Este modo de proceder pode até confundir-se com a reconciliação cristã, no sentido de apelação para esquecer o que aconteceu, mas, com uma implicação de efeitos marcantes: passa por cima da origem dos sofrimentos causados. Pode, pois, disfarçadamente, constituir um processo de persistência nas formas opressoras e, assim, perpetuar mais violência. “Trivializar e ignorar a memória é trivializar e ignorar a identidade humana.”[5]  Mesmo que se evitem as causas do sofrimento, até para não aprofundá-lo, a abreviação do processo de reconciliação pode mais inibir do que  facilitar a reatância.
Assim muitos palpites ingênuos e permeados de boa intenção, tendem a exercer outra violência sobre a vítima ferida ao persuadi-la com vistas a uma rápida reconciliação. Líderes religiosos incidem facilmente nesta pressão. Mesmo dando destaque correto ao perdão, na perspectiva cristã, tendem a ignorar que o processo de reconciliação não se efetua mediante pressão, e, sem confrontar as causas.
 A não abordagem das causas do sofrimento gera outros sofrimentos. Por isso, tal procedimento, quando o agressor deseja acelerar o ritmo da reconciliação, acaba, na verdade, propondo uma falsa reconciliação. A ação para um processo apressado desrespeita a dignidade da vítima e a capacidade da restauração da dignidade ferida.
A reconciliação, por implicar em mais do que o cessar dos atos de violência, não pode ignorar o processo de restauração, geralmente demorado e impregnado de muitas inseguranças. Assim, reconciliação não deve ser confundida com arrependimento de quem perpetrou a violência ou causou ruptura, porque o perdão e a reconciliação só podem provir de quem sofreu a violência ou a ruptura, ou seja, da vítima.
b)      Reconciliação sem libertação - constitui outra tentação específica de setores de tendência conservadora, que estabelecem a reconciliação na centralidade da práxis cristã, mas, que ignoram o processo de libertação que se faz necessário. É outra forma de ocultar, às vezes até através da falácia, para acionar mediações que possam propiciar a reconciliação.
“A libertação não é uma alternativa à reconciliação, mas um pré-requisito para ela. Assim, não propomos reconciliação no lugar de libertação; pedimos libertação a fim de produzir reconciliação.”[6]
Não se pode pressupor reconciliação sem o reconhecimento da natureza da violência, pois, é fundamental agir positivamente em vista de evitar o reaparecimento da ruptura. Requer-se uma libertação não só em relação ao ato violento, mas, das estruturas e dos processos que permitiram sua manifestação.
Na tentação de desejar efetuar reconciliação sem libertação, pode ficar escondida a realidade conflituosa que, tampouco, viabiliza uma reconciliação. Nesta ocultação pode ocorrer disfarce da violência. Por exemplo, em casos de racismo, como lidar com a raiva dos discriminados? Podem estruturas implantadas não permitir avanço na capacidade para um grupo, ou pessoa discriminada, efetuarem um processo e reconciliação.
Uma argumentação enganosa permite também pressupor que a conflitividade entre seres humanos seja característica peculiar da condição humana e, por isso mesmo, compatível com o cristianismo. No entanto cabe a pergunta: a conflitividade é realmente essencial à nossa condição? Caso seja, a reconciliação nem seria necessária e, nem mesmo eficaz. Além disso, o referido pressuposto justificaria as práticas violentas.
Na perspectiva cristã entende-se que Deus proporcionou a reconciliação por meio de Jesus Cristo, e, por isso, no convite da superação da conflitividade, não se considera o conflito como sendo a forma última da realidade.[7]

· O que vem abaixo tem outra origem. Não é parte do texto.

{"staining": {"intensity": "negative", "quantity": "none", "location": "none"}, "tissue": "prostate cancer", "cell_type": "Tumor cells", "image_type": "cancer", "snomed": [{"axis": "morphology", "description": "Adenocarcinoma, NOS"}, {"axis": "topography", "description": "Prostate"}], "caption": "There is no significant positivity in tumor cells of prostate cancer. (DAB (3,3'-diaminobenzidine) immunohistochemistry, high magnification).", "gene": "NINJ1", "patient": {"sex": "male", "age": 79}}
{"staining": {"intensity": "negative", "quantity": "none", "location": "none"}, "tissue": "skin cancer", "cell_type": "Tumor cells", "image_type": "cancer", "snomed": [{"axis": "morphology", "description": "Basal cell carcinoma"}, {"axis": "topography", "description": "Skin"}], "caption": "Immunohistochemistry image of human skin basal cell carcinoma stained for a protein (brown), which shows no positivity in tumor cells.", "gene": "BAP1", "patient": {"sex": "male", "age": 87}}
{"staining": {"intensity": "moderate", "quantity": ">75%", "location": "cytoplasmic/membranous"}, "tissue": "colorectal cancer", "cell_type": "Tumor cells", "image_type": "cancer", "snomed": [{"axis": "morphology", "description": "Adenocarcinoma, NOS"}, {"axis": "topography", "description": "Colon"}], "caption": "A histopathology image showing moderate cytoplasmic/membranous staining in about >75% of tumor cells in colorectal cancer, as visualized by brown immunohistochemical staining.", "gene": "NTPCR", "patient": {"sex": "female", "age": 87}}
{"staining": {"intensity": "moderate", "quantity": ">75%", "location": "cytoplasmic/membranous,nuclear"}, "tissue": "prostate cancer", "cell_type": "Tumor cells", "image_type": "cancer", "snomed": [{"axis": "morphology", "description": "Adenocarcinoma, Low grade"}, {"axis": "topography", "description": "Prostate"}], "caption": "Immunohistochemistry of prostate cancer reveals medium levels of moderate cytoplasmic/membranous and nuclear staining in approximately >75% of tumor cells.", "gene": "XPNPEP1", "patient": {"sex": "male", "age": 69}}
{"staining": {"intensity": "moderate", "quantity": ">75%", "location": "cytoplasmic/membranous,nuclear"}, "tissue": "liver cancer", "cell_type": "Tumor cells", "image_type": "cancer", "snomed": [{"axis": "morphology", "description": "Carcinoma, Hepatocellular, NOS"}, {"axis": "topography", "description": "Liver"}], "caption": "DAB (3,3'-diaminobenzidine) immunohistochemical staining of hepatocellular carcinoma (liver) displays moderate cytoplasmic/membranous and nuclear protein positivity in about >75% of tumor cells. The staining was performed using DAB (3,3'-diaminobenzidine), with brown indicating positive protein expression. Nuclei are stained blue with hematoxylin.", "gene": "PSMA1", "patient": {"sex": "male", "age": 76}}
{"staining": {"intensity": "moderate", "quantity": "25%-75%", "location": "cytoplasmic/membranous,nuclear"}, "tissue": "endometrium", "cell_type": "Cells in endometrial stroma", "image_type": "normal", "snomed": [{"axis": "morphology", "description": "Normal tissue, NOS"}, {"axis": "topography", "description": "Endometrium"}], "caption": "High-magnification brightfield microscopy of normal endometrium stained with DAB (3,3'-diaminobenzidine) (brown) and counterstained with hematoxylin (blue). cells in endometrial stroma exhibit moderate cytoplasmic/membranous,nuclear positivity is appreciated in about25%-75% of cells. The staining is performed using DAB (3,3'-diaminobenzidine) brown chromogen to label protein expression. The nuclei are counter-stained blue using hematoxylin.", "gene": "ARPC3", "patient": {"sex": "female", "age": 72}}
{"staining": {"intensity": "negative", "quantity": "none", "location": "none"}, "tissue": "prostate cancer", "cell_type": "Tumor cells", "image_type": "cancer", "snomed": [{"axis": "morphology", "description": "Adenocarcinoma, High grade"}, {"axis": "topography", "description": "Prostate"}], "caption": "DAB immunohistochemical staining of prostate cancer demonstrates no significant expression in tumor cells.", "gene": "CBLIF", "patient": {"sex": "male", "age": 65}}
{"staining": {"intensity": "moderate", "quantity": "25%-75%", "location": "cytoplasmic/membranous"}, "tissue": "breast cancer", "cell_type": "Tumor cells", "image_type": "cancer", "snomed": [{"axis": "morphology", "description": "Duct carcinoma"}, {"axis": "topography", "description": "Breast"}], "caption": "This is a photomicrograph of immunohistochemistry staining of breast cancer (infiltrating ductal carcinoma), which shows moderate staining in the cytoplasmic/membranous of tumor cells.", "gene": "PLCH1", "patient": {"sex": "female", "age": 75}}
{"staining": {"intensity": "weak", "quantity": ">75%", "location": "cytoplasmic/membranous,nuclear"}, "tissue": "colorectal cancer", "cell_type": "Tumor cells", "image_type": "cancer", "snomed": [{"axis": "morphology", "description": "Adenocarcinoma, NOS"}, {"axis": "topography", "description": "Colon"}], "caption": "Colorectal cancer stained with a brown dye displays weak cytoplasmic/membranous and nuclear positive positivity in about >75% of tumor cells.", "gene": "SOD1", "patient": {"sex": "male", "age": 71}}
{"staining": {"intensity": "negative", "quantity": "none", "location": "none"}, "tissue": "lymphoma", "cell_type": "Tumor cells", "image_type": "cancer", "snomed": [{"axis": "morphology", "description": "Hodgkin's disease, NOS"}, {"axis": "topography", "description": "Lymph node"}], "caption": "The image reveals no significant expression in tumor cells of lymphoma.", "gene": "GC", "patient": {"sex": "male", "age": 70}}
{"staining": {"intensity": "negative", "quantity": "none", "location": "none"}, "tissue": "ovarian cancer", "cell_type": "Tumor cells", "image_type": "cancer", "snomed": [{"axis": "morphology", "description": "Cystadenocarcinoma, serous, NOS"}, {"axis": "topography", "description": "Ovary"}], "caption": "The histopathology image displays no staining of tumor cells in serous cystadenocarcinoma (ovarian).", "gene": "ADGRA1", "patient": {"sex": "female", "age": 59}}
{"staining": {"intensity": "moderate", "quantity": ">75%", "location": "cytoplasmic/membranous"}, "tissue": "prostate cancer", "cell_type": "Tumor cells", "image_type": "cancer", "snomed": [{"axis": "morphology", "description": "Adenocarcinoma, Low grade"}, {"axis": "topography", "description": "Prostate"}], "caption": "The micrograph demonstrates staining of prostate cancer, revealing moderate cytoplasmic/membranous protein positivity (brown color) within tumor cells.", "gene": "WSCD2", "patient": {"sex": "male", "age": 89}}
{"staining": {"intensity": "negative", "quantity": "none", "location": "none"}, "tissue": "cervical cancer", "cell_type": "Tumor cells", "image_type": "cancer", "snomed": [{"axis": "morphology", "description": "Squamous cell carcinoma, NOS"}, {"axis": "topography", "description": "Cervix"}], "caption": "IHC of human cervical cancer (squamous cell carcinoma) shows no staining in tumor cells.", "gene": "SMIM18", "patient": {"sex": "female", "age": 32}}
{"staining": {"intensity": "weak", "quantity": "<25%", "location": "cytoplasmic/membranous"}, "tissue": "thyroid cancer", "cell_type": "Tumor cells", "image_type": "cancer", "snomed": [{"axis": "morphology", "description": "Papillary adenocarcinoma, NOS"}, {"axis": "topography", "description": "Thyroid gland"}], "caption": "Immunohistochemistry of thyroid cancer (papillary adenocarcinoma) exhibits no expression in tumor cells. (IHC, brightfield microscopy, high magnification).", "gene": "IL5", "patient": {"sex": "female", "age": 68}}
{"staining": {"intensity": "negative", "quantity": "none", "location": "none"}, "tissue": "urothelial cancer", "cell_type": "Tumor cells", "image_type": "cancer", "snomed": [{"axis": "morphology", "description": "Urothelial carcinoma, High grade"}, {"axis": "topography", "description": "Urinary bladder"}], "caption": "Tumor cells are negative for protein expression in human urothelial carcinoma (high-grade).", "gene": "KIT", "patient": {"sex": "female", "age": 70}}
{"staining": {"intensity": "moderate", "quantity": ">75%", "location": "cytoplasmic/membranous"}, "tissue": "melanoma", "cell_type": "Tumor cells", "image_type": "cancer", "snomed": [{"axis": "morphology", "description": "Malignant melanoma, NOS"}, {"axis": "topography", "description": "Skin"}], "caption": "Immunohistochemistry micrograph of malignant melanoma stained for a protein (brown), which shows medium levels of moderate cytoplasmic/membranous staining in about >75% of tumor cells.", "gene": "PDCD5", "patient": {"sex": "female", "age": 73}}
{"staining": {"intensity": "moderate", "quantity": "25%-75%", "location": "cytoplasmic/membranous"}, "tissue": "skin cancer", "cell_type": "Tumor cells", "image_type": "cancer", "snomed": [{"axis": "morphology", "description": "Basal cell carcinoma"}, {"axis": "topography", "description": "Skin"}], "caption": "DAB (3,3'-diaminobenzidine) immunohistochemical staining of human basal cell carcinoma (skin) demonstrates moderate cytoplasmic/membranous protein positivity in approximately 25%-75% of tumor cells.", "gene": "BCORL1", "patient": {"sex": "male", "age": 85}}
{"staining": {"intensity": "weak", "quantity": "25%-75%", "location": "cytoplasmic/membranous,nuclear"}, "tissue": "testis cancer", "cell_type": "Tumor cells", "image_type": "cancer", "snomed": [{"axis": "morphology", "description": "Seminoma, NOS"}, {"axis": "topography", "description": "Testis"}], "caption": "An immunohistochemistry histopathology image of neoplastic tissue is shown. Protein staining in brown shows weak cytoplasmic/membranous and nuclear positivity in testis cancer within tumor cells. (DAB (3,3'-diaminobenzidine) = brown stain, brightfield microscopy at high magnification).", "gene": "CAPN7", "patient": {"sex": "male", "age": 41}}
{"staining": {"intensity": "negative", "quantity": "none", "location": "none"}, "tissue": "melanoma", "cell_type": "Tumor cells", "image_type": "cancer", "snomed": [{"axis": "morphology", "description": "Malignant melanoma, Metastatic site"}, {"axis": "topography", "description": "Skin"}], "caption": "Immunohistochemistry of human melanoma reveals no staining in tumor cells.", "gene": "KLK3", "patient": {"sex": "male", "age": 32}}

c)      Reconciliação como processo administrado - em muitas situações um mediador habilidoso consegue ajudar partes em conflito a rapidamente reatarem as condições que geraram desencontro ou dissonância. Pode a capacidade de um mediador constituir barganha que leva as duas partes dissidentes a abdicar de partes do seu desencontro, com vistas a encerrar o conflito.
Esta barganha constitui uma praxe comum para harmonizar questões partidárias, de coalizões, de contratos e de organizações comunitárias. No entanto, o pressuposto de que o surgimento de conflitos é próprio da condição decorrente de interesses ou dos desejos que movem pessoas e grupos. Por isso, o processo administrado de reconciliação pressupõe dignidade mínima das duas partes desencontradas, a fim de levá-las a estabelecer compromissos possíveis de serem assumidos.
Ainda que o processo de administração da reconciliação possa ser assimilado como atinente ao processo de reconciliação cristã, é bem distinto porque pressupõe que as partes em conflito produzem a administração da reconciliação e a transformam em mero procedimento de racionalidade técnica, ou seja, o simples cultivo de uma habilidade para lidar com problemas e administrá-los. Tal noção foge do pensamento bíblico que não assimila a reconciliação como habilidade de controle, mas, “é algo a ser descoberto – o poder da graça de Deus, desabrochando na vida da pessoa.”[8]
A reconciliação, ao invés de habilidade equivale, no sentido bíblico, a uma atitude, pois não é mera ferramenta para fazer consertos e depende muito mais de uma espiritualidade do que de habilidade técnica ou estratégica.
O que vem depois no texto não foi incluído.